Israel / Palestine / Arab World
9) Despite the common belief in the West, there is no “centuries long conflict” dating from Biblical times between Jews and the Arab / Muslim world, where Jews, especially during the Ottoman time, generally had a decent, albeit second-class, status.
The conflict today is a direct result of the late 19th and early 20th century Zionist colonization of “Palestine” – which did not previously exist as any sort of separate political / cultural entity apart from the ummah arabbiyah, but was literally constituted as a result of the Zionist colonization.
10) Victory in that confrontation is not – despite Palestinian rhetoric – a result of Zionist / Israeli military superiority – although that aspect has become more pronounced in the post-1967 period – but arises from the superior political unity / social cohesion / economic dynamism / and technological advancement the Zionists / Israelis were able to bring to bear in the nation-building process.
11) Despite the primacy of the Palestinian dispossession in Arab / Muslim political rhetoric, practically speaking, the Palestinians have generally been treated with indifference and contempt by their Arab / Muslim “brothers,” with Jordan being the only Arab country to give them full rights and citizenship – otherwise, they have been either “guest workers” or penned up in miserable refugee camps.
Political Islam – Right Wing “Religion”
12) The dominant initial response to European colonialism and Zionist settlement was Arab nationalism – exemplified at its height by the “victory” of charismatic Egyptian leader Gamal Abdel Nasser in the 1956 Suez war – it was ended by the willingness in the late 1970s by the Arab regimes near Israel to basically accept its legitimate existence.
Today, the most dynamic political force in the Arab / Muslim world today is political Islam – whose core aim, like the Christian right in the US, is to institute a right-wing political agenda over society as a whole by smashing the wall between church / mosque and state.
As might be expected, the Sunni / Shiite split is replicated in the world of political Islam as well.

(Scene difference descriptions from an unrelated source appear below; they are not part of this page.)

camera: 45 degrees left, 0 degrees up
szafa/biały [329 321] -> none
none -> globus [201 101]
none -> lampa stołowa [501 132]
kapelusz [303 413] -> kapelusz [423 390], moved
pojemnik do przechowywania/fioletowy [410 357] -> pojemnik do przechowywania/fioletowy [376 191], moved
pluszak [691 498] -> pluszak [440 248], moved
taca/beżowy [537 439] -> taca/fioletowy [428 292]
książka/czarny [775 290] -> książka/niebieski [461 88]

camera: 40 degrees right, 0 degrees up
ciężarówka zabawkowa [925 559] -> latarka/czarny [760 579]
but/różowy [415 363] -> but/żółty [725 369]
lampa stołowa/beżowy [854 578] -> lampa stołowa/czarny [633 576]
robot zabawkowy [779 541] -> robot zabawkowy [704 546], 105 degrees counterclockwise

First to come to victory were the Iranian Shiites, during the revolution of 1979, a shock not just to the US and the West, but also the previously unchallenged Sunni Arab elites in the region, especially those ruling significant numbers of Shiites.

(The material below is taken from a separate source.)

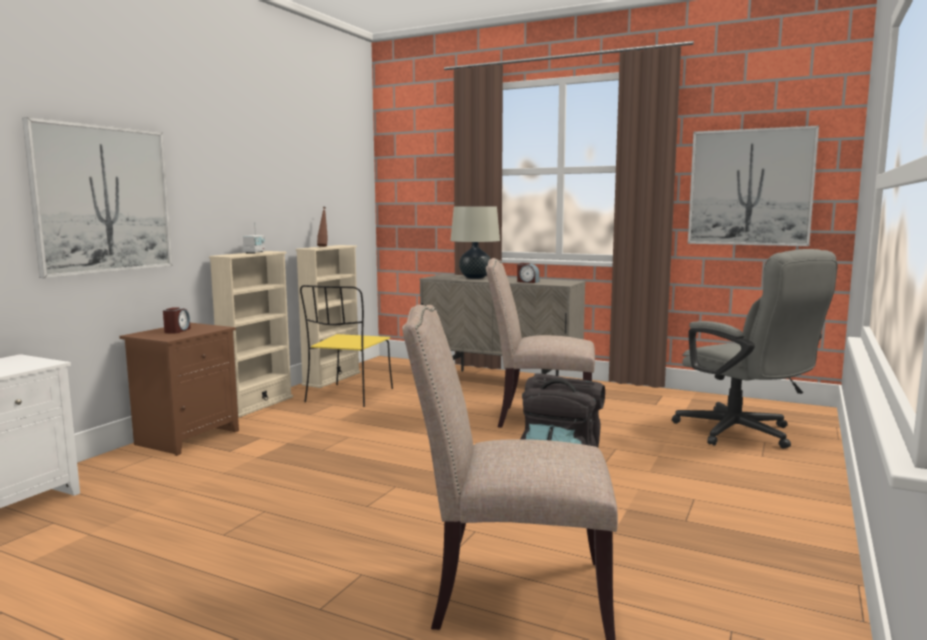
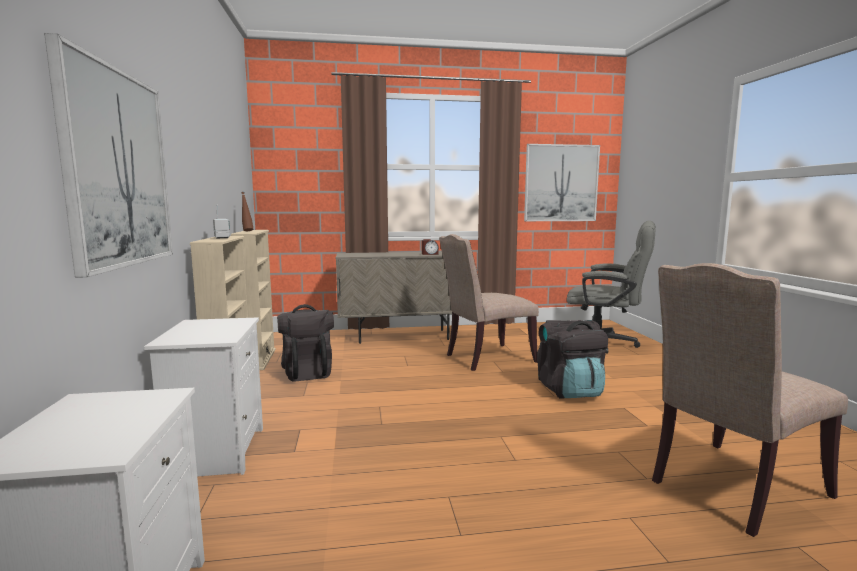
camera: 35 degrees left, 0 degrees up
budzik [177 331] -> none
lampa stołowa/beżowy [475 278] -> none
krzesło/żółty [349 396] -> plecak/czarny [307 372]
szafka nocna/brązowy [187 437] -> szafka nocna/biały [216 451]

At just about the same time, the incredibly misguided Soviet invasion of Afghanistan in 1979 – like the US debacle in Iraq today – gave a huge boost to Sunni political Islam, whose most dramatic expression to date has been the attacks of September 11, 2001.

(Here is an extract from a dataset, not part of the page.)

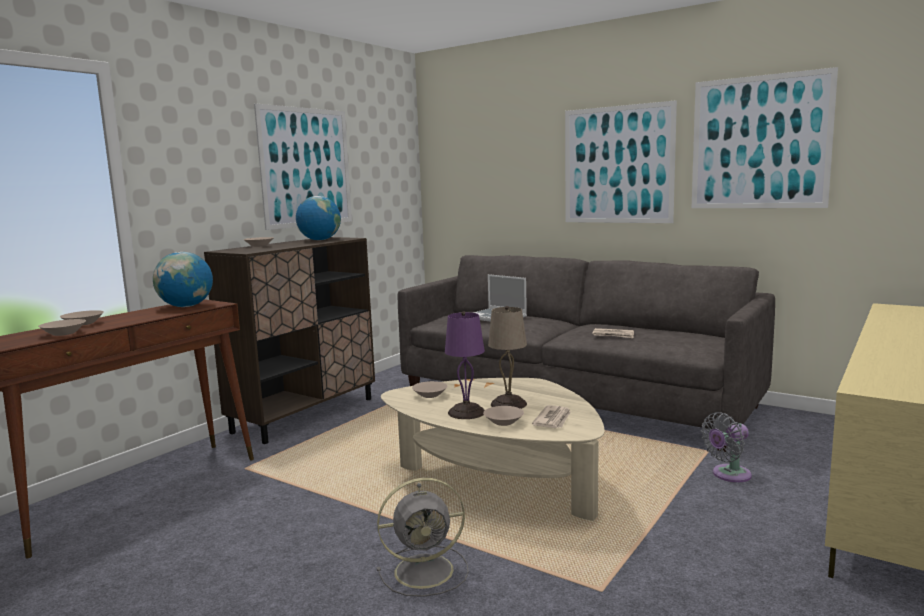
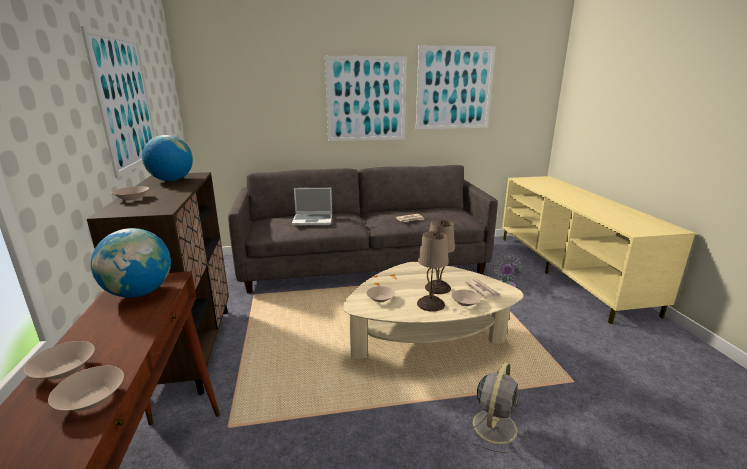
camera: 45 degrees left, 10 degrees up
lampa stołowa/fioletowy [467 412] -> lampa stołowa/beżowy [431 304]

Sunni Arab Fear Of “Persian” Shiite Crescent
13) The most powerful expression of the struggle between Sunni and Shiite political Islam today is the fear all over the Sunni world – among religious and secular, elite and the street – of a Middle East transformed by the establishment of the so-called Shiite Crescent:
a geographically unified band anchored in Persian Iran – stretching into neighboring Iraq, the first political Islamic Shiite-ruled Arab state, whose clueless founder is George W Bush –
across a Sunni Syria ruled by the Arab nationalist Assads, a family of Alawites, a tiny Shiite sect, which goes a long way to explain the Syrian / Iran connection –
and then into a democratic / one person – one vote Lebanon dominated by the militant and dynamic Shiite political / military movement Hezbollah.